- Texto -
┏━━
Do corpo desse acórdão consta ainda que nem se diga que o Código de Defesa do Consumidor consagra um direito novo, desligado do antigo; antes, o que existe é o direito antigo revelado em posições novas e mais atuantes.(17)

Ademais disso, CARLOS ROBERTO BARBOSA MOREIRA admite que a distribuição do ônus probatório, nos litígios envolvendo consumidores, assim como nos demais de natureza civil, se submete, em princípio, às normas do artigo 333 do CPC, pois o direito processual codificado é o direito comum, que obedece todo e qualquer procedimento, salvo naquilo que o texto específico diversamente porventura disciplina ou que com o seu sistema seja incompatível.(18).

Além disso, essa modificação no campo probatório não decorre das circunstâncias do caso ou de determinação judicial, mas de imperativo legal, sujeito a interpretação restritiva.(19)

LUIS EDUARDO BOAVENTURA PACIFICO menciona a respeito que as normas de inversão do ônus probatório, referindo-se expressamente à Lei 8078/90, revestem-se desenganadamente de caráter excepcional e, como tal, só podem ser interpretadas restritivamente: Exceptiones sunt strictissimae interpretationis. (20)

Revela-se então inadmissível a aplicação das regras de inversão do ônus probatório contra a Fazenda Pública, porque incompatível com as normas de distribuição contempladas em nosso Codex, plenamente vigente.


2. A responsabilidade objetiva e a noção de culpa.
┗━━
- Instruções -
**a)** Liste os números de nota que aparecem entre parênteses no texto sobre o ônus da prova.
**b)** Altere o trecho do texto sobre o ônus da prova de "Do corpo desse" a "e mais atuantes.(17)", trocando "Código de Defesa do Consumidor" por "CDC".

- Dados para análise -
┏━━
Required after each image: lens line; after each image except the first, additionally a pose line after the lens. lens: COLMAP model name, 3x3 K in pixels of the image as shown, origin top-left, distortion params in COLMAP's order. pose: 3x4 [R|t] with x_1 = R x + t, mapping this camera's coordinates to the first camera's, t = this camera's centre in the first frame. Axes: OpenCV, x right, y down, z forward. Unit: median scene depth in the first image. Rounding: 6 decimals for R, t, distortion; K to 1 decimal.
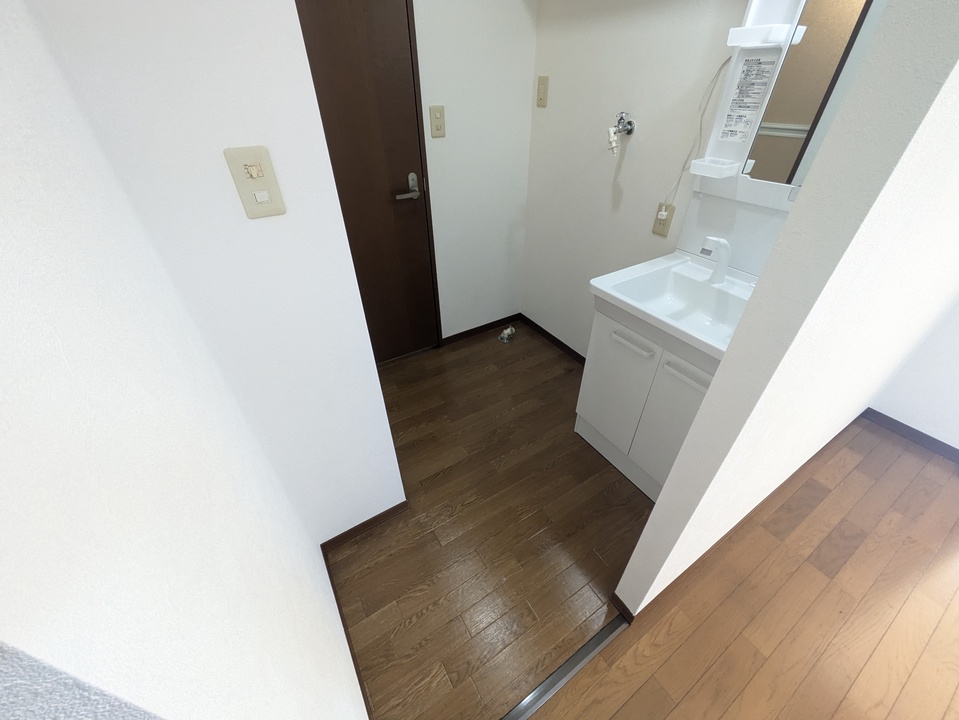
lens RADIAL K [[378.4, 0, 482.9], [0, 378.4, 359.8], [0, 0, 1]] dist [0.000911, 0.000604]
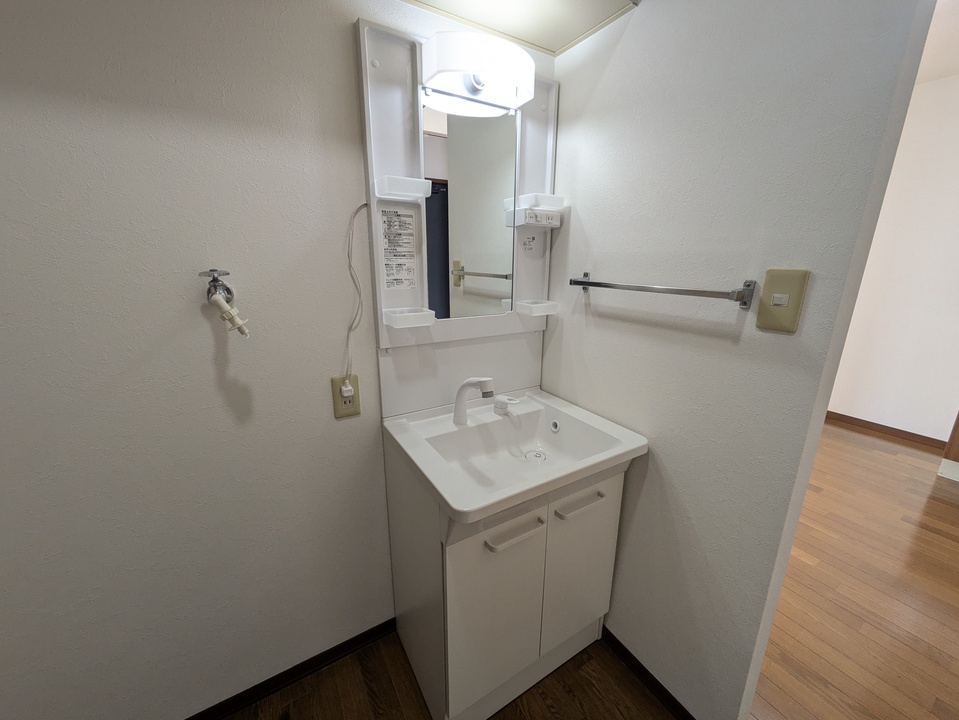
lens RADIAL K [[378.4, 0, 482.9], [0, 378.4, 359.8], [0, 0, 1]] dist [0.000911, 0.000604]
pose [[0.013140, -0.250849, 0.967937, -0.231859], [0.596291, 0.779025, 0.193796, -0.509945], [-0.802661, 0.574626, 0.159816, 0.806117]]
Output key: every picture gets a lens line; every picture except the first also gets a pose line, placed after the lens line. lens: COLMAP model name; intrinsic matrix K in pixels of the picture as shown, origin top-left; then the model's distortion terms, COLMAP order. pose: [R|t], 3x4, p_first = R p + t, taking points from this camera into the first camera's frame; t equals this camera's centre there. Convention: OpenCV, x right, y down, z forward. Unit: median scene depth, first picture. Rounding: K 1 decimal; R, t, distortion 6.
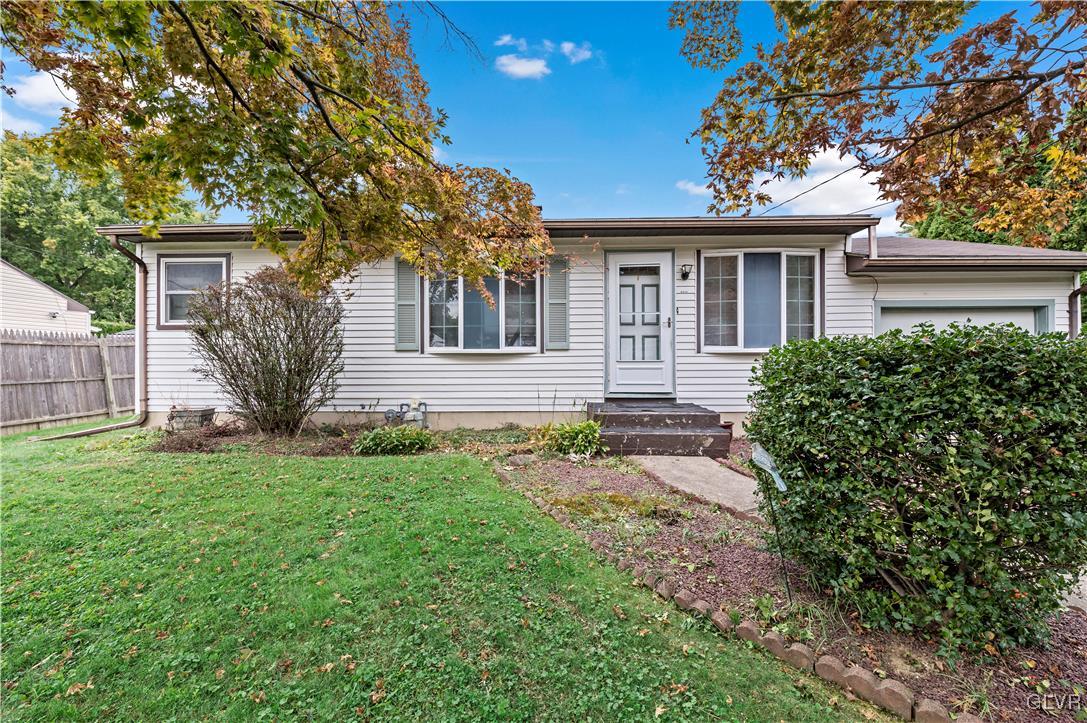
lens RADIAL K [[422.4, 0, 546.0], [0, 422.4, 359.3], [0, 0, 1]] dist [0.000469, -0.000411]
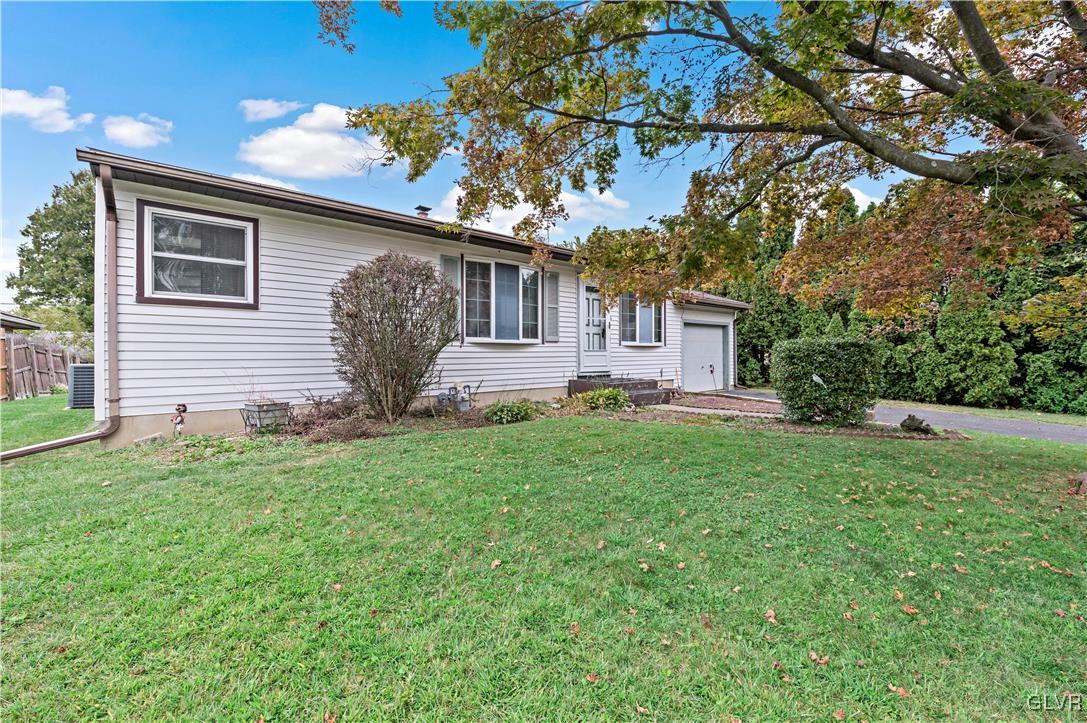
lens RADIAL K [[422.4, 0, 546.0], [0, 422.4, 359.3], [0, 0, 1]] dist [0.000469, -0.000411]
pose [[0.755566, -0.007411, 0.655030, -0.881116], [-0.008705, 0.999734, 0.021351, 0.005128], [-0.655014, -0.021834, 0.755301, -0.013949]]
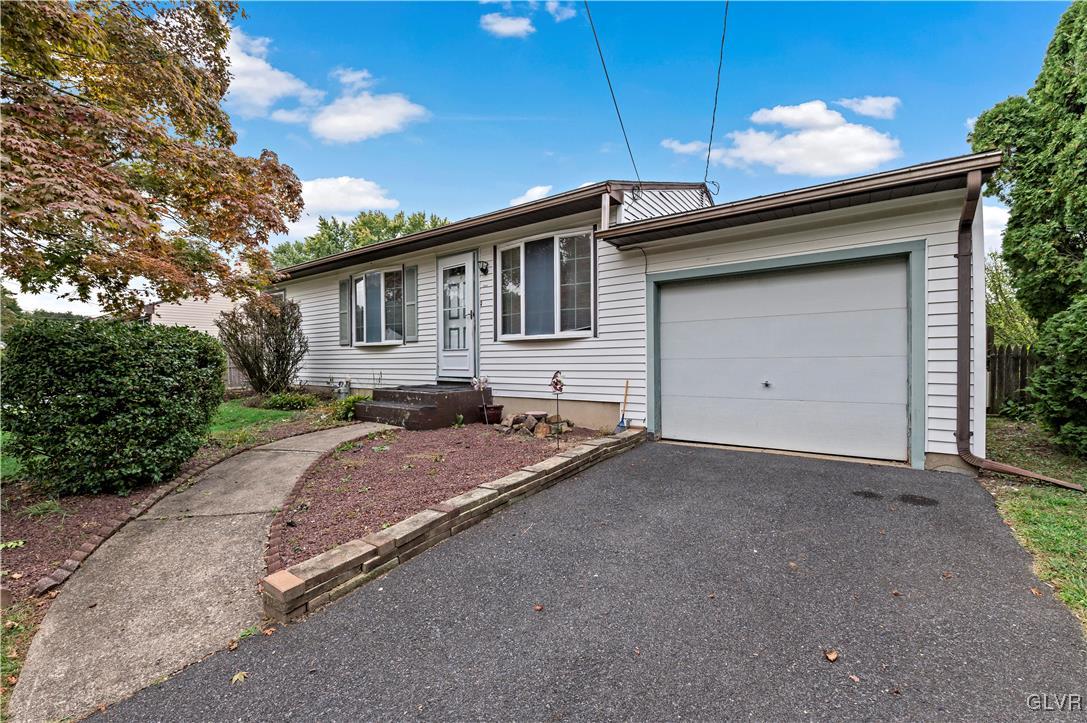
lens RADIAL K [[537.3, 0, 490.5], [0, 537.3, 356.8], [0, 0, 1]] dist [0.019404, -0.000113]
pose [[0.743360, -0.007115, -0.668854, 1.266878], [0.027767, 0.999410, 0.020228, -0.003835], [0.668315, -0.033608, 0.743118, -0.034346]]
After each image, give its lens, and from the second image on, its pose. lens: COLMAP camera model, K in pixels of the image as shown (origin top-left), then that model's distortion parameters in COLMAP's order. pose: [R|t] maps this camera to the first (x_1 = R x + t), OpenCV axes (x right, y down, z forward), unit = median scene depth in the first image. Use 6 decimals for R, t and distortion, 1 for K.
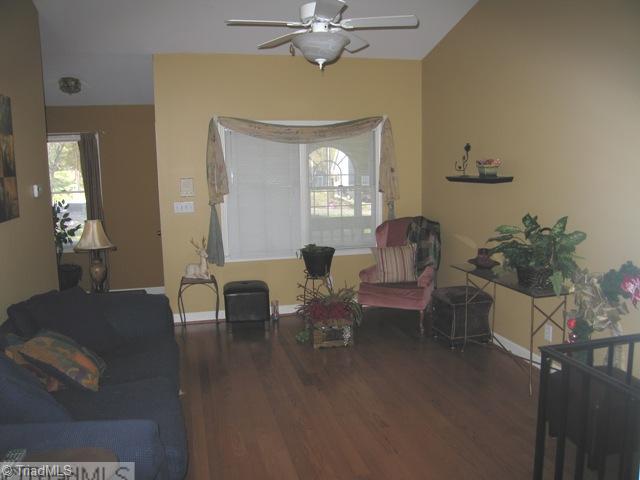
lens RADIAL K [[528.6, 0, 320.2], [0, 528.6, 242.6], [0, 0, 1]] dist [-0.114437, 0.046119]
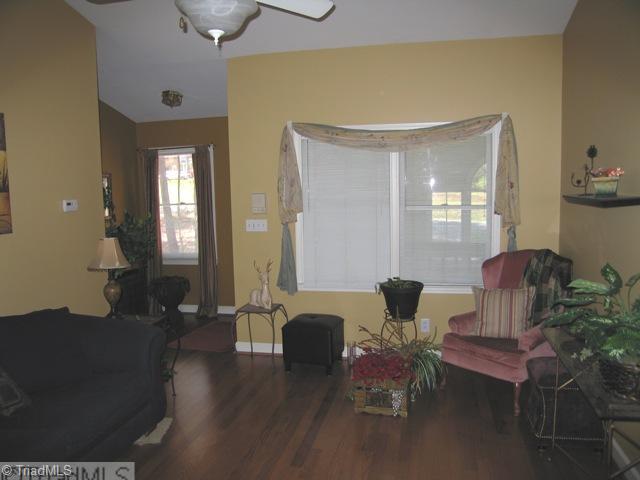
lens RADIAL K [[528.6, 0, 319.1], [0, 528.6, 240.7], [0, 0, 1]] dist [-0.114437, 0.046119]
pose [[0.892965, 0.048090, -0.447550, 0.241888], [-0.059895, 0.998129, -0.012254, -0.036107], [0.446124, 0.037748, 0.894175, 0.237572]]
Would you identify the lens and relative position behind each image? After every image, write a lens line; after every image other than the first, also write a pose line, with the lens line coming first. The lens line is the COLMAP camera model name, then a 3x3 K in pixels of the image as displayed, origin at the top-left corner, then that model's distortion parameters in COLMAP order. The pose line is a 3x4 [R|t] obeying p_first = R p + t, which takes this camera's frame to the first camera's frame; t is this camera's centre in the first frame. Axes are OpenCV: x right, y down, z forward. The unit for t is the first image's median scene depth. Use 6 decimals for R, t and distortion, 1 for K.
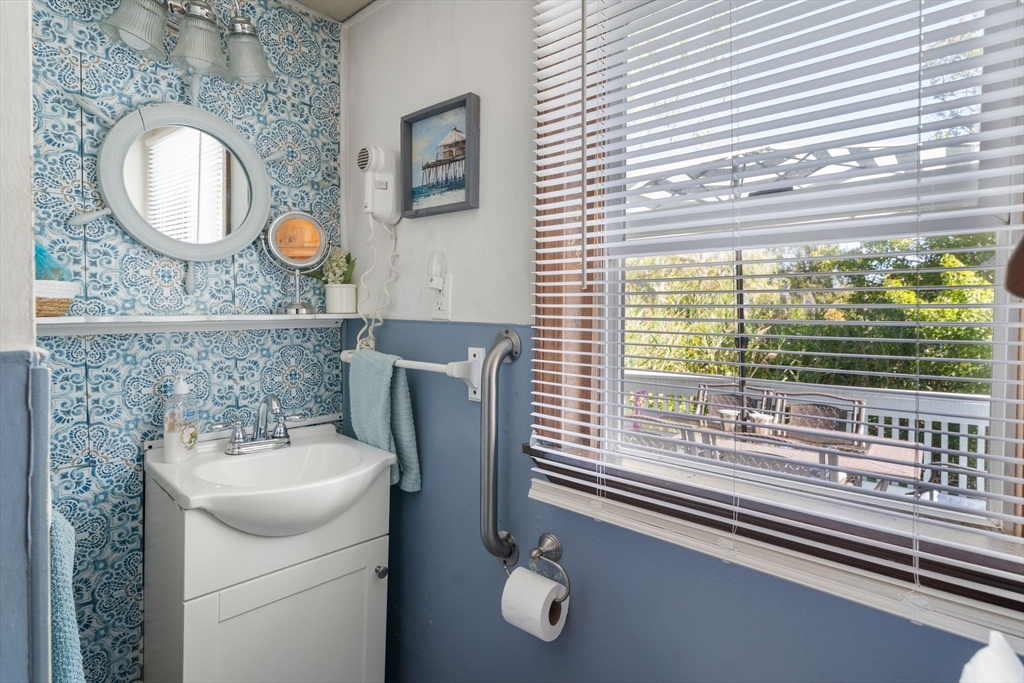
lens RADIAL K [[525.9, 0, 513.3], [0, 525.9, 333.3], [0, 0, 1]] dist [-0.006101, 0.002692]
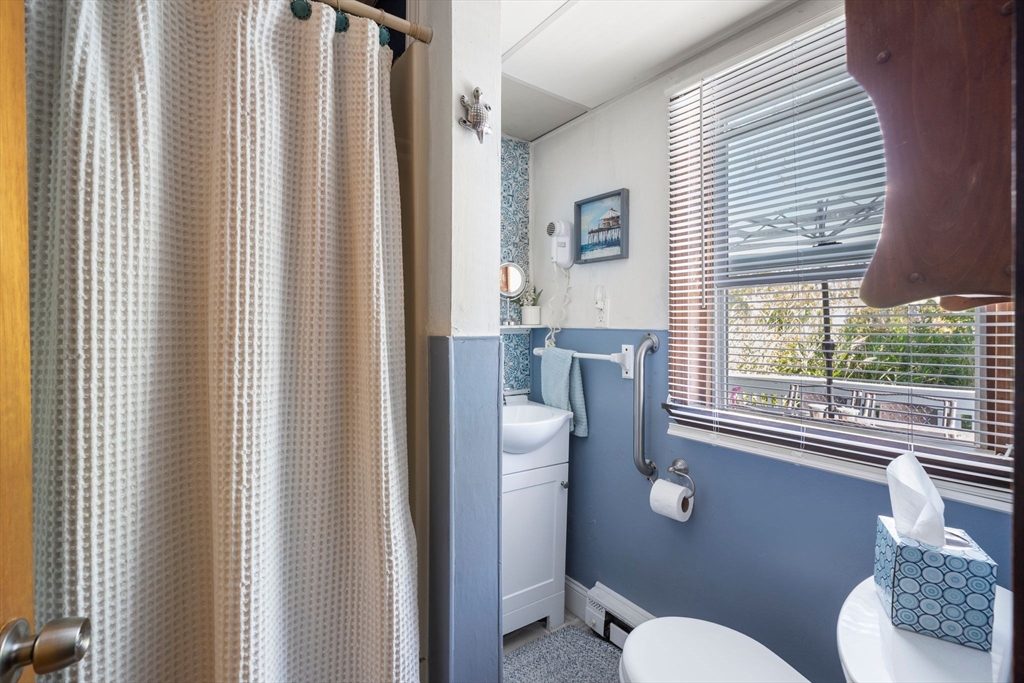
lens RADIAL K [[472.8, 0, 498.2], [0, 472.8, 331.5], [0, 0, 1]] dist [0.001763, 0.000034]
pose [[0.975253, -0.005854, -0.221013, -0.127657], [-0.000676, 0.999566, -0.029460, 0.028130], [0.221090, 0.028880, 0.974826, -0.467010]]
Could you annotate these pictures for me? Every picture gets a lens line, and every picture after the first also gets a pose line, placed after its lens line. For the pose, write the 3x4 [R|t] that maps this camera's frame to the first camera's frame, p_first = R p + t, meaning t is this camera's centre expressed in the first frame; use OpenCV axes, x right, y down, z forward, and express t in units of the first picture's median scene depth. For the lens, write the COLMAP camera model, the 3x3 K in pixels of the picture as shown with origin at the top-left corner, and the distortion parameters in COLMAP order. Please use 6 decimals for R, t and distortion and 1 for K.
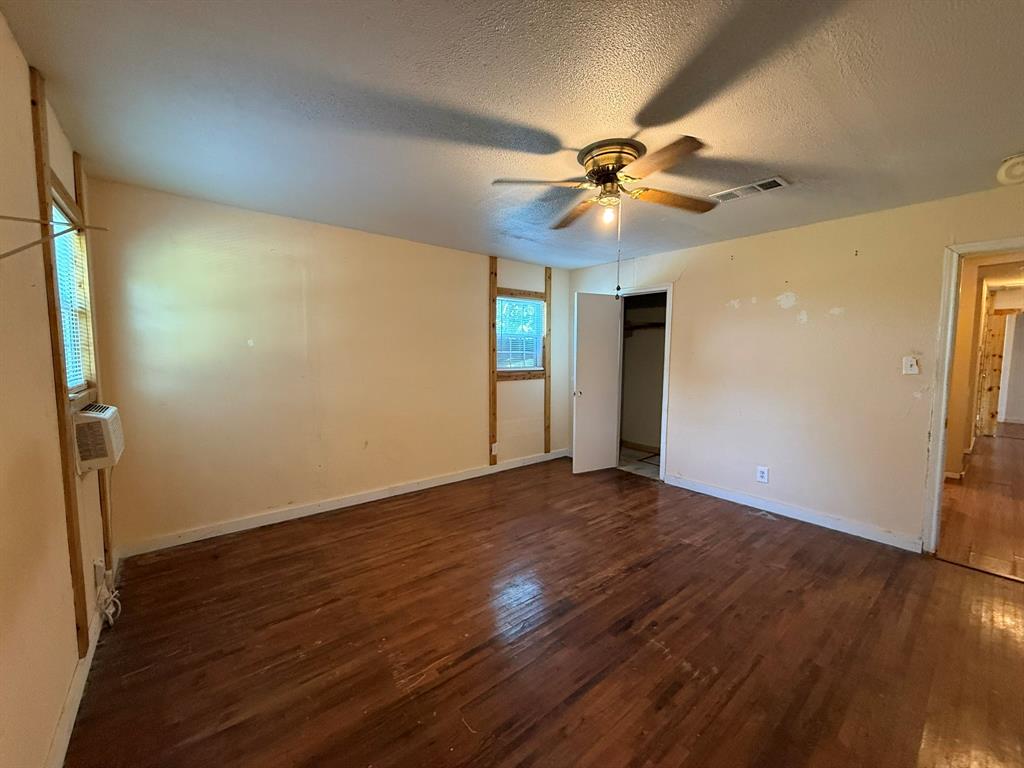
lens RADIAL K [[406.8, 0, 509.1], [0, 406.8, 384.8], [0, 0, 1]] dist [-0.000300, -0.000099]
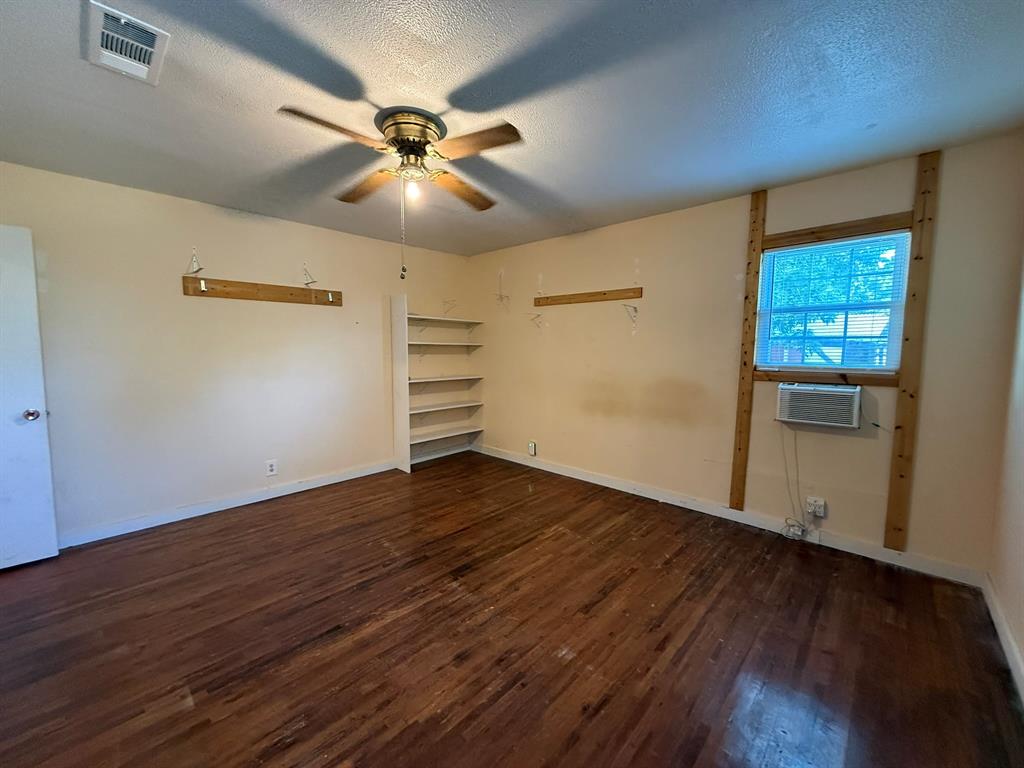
┗━━
- Respostas numeradas -
**a)** (17), (18), (19), (20)

**b)**
Do corpo desse acórdão consta ainda que nem se diga que o CDC consagra um direito novo, desligado do antigo; antes, o que existe é o direito antigo revelado em posições novas e mais atuantes.(17)